What you should do:
Look in the data below for the line that has "01/25/14: Unsettled / 8 of Wands", then print exactly every line from there through the line that has "lines, tops.", leaving pictures out.

Top of Given data

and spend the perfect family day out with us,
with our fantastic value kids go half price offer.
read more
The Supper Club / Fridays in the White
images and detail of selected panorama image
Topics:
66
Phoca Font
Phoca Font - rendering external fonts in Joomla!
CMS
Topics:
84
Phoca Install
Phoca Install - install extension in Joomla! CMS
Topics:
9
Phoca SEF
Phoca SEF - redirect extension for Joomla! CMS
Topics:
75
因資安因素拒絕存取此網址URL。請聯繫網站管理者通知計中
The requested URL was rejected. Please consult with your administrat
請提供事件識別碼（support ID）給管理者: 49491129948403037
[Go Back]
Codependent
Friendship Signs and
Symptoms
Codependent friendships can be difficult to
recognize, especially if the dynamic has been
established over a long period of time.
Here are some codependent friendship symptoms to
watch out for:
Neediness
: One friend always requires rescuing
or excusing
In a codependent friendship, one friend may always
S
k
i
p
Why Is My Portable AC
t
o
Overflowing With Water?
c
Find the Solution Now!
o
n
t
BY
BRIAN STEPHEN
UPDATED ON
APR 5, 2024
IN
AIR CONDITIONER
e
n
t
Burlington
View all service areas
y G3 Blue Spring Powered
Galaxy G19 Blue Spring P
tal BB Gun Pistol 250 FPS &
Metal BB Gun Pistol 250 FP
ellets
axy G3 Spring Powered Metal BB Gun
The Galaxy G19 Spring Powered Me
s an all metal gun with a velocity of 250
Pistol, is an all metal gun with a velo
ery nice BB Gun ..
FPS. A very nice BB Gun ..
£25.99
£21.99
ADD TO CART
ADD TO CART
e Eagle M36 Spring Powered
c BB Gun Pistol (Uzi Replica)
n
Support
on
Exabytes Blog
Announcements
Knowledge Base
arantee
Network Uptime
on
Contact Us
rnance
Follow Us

Bottom of Given data
Top of Given data

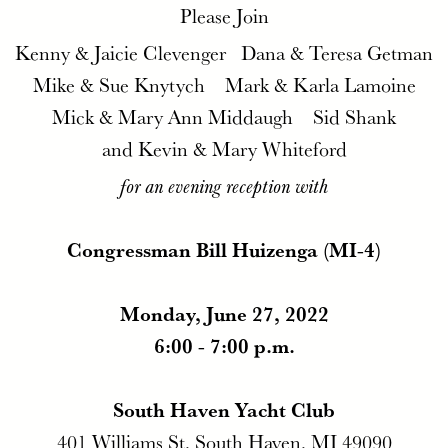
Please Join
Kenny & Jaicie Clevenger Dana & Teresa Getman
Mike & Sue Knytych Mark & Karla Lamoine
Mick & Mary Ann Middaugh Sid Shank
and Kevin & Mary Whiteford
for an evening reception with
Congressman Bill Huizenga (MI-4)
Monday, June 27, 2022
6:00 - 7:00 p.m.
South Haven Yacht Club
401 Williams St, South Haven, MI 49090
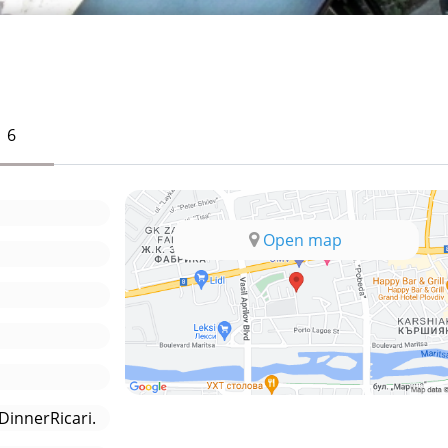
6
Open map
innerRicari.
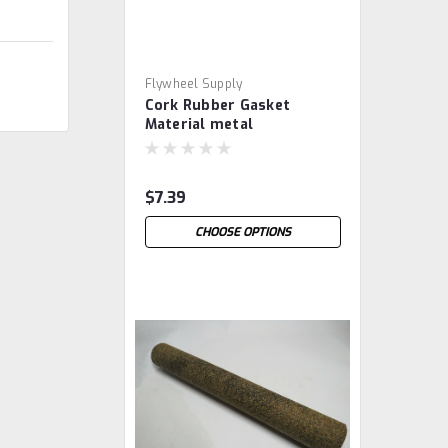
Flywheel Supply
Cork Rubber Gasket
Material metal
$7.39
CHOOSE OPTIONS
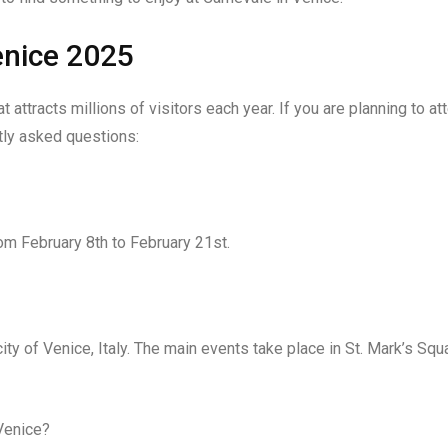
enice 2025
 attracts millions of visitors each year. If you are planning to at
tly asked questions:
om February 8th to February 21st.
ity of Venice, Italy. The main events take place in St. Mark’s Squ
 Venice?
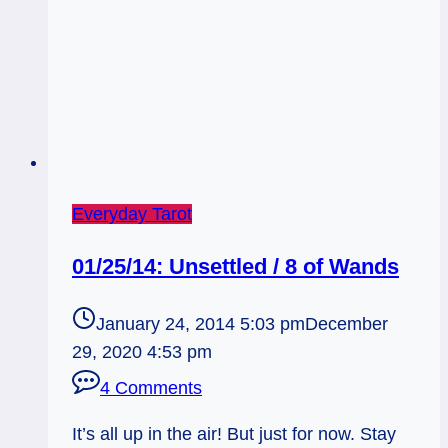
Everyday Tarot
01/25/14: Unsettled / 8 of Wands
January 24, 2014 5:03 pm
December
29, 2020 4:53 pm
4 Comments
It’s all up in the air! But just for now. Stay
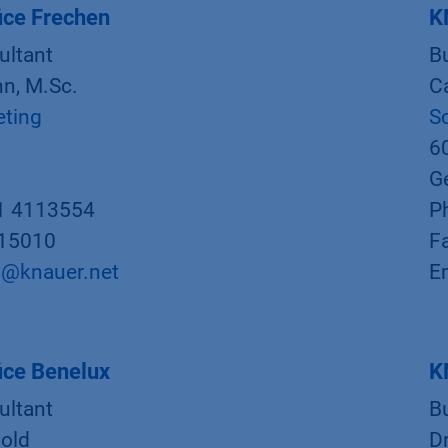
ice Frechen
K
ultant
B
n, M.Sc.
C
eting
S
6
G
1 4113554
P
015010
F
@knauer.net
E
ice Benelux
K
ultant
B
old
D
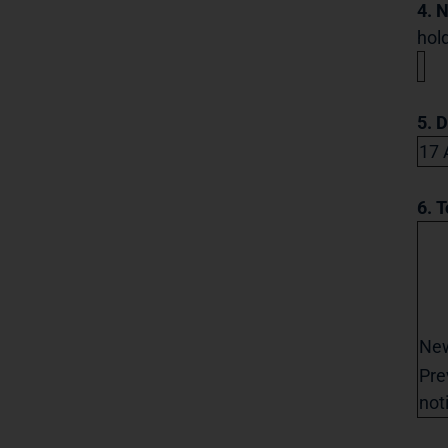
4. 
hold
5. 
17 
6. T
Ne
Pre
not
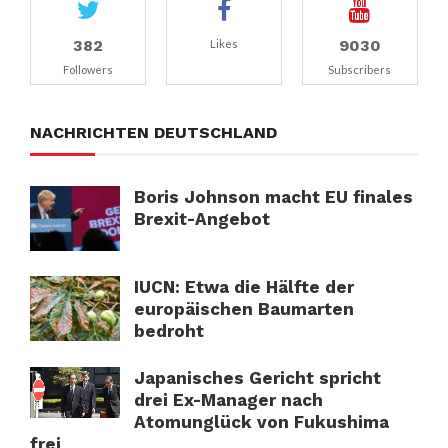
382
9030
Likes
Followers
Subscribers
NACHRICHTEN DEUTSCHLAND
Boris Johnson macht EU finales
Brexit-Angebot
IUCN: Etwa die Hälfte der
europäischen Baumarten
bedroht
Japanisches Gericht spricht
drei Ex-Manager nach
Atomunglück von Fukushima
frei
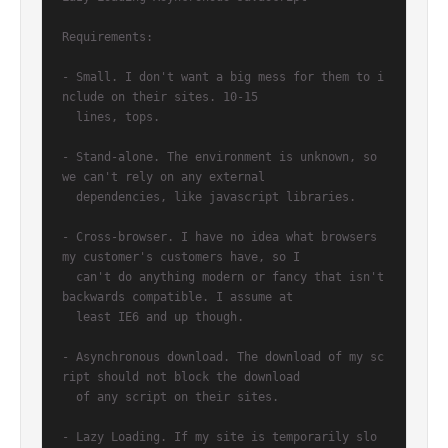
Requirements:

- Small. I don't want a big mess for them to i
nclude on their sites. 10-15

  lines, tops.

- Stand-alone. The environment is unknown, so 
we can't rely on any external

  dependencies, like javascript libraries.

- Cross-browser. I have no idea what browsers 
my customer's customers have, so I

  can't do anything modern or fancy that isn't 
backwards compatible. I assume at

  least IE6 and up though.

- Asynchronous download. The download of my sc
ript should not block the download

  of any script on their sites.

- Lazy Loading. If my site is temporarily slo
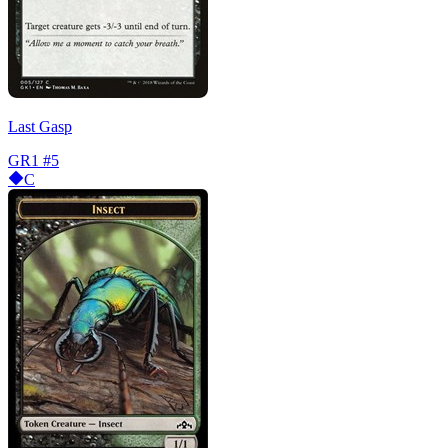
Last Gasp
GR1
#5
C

Bottom of Given data

Problem solution:
01/25/14: Unsettled / 8 of Wands
January 24, 2014 5:03 pm
December
29, 2020 4:53 pm
4 Comments
It’s all up in the air! But just for now. Stay
ice Frechen
K
ultant
B
n, M.Sc.
C
eting
S
6
G
1 4113554
P
015010
F
@knauer.net
E
ice Benelux
K
ultant
B
old
D
4. 
hold
5. 
17 
6. T
Ne
Pre
not
382
9030
Likes
Followers
Subscribers
NACHRICHTEN DEUTSCHLAND
Boris Johnson macht EU finales
Brexit-Angebot
IUCN: Etwa die Hälfte der
europäischen Baumarten
bedroht
Japanisches Gericht spricht
drei Ex-Manager nach
Atomunglück von Fukushima
frei
Requirements:

- Small. I don't want a big mess for them to i
nclude on their sites. 10-15

  lines, tops.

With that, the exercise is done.